For Volkswagen dealers, successfully navigating the last five years has required different strategies, a recognition of their place in the industry and a belief in each other.
Early on, Volkswagen dealers were lining up to sue the manufacturer for what it had done, and some did. Factory-dealer relations were frustratingly poor, exacerbated by years of feeling ignored or dictated to by Germany, and franchise values were at rock bottom.
"We used to be lower than whale shit, or whatever the lowest thing on Earth is," Luciano said. But the crisis changed Volkswagen, convinced the company to listen to its U.S. dealers and invested those dealers in their shared survival.

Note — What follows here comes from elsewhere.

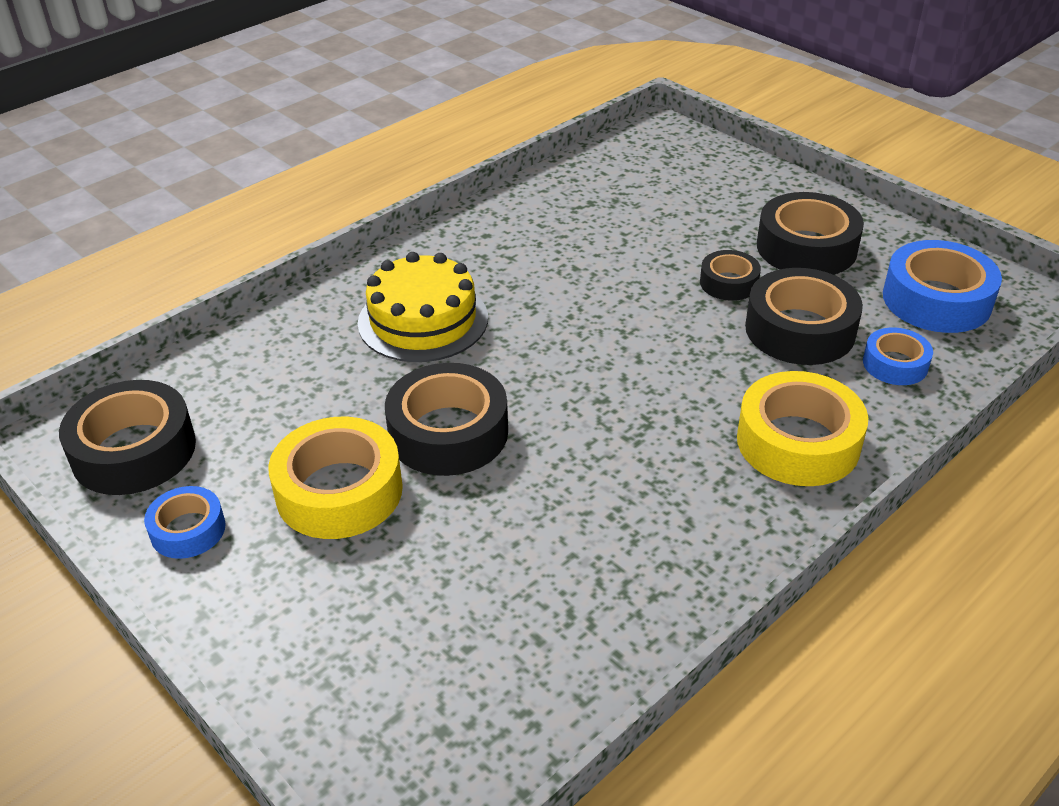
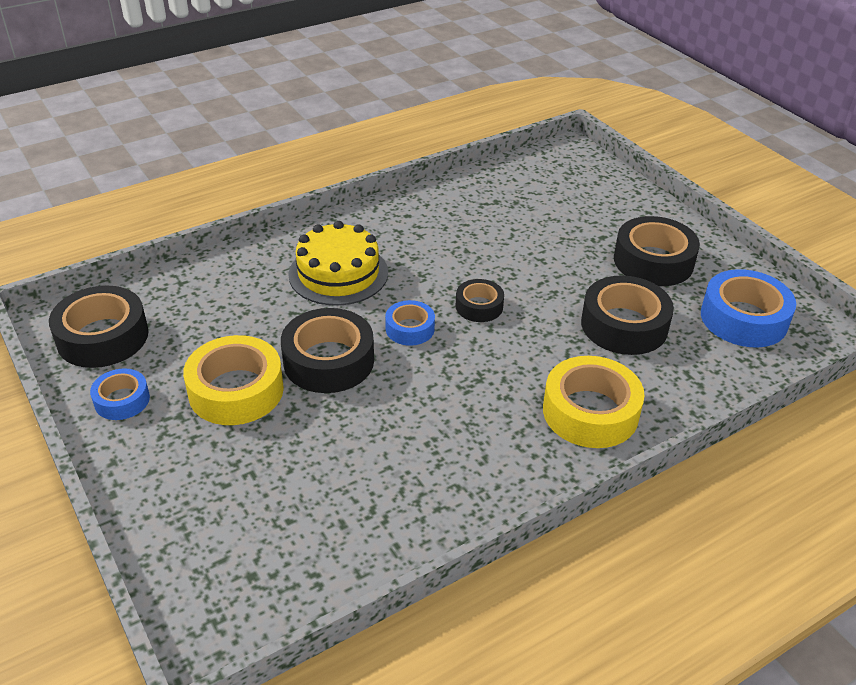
camera: 10 degrees right, 0 degrees up
(728, 283) = (581, 280): black tape -> black tape (479, 306)
(895, 364) = (690, 364): blue tape -> blue tape (410, 329)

One reason relations improved was economic: Volkswagen subsidized its dealer network heavily during the buyback period to keep its franchises alive. It also was able to resell many of the turbodiesels that its dealers had repurchased after repairs.
With its diesel customers, Volkswagen offered generous premiums during the buyback period — often 130 or 140 percent of the vehicle's value. It didn't convince most to stay — the majority of consumers didn't purchase another Volkswagen with the proceeds — but the offers did lay the groundwork for their potential return to the brand, Luciano said.
"When this first hit the news, a lot of people thought their car was going to be worth $1," he said. "Once we bought the first few cars back, and those deals were so strong, it eased customers' minds. It was a smart play. It was the right play."
Some dealers, such as Church, found success in reselling the fixed turbodiesels that once were parked in lots across the country, such as the one in Baltimore. It required a "pivot" in her store's strategy, she said, to focus on remarketing the TDIs, but it was made easier because Volkswagen again opened its checkbook, offering unlimited-mile warranties and generous financing terms.
Meanwhile, Volkswagen of America concentrated on changing its culture.
"We are a much better company now, by far," Luciano said. "What was created and where we are is a product of our surroundings, of the TDI crisis and our history. The transparency, the concern for each other, trying to be a much better company, like Toyota or Honda — it all changed."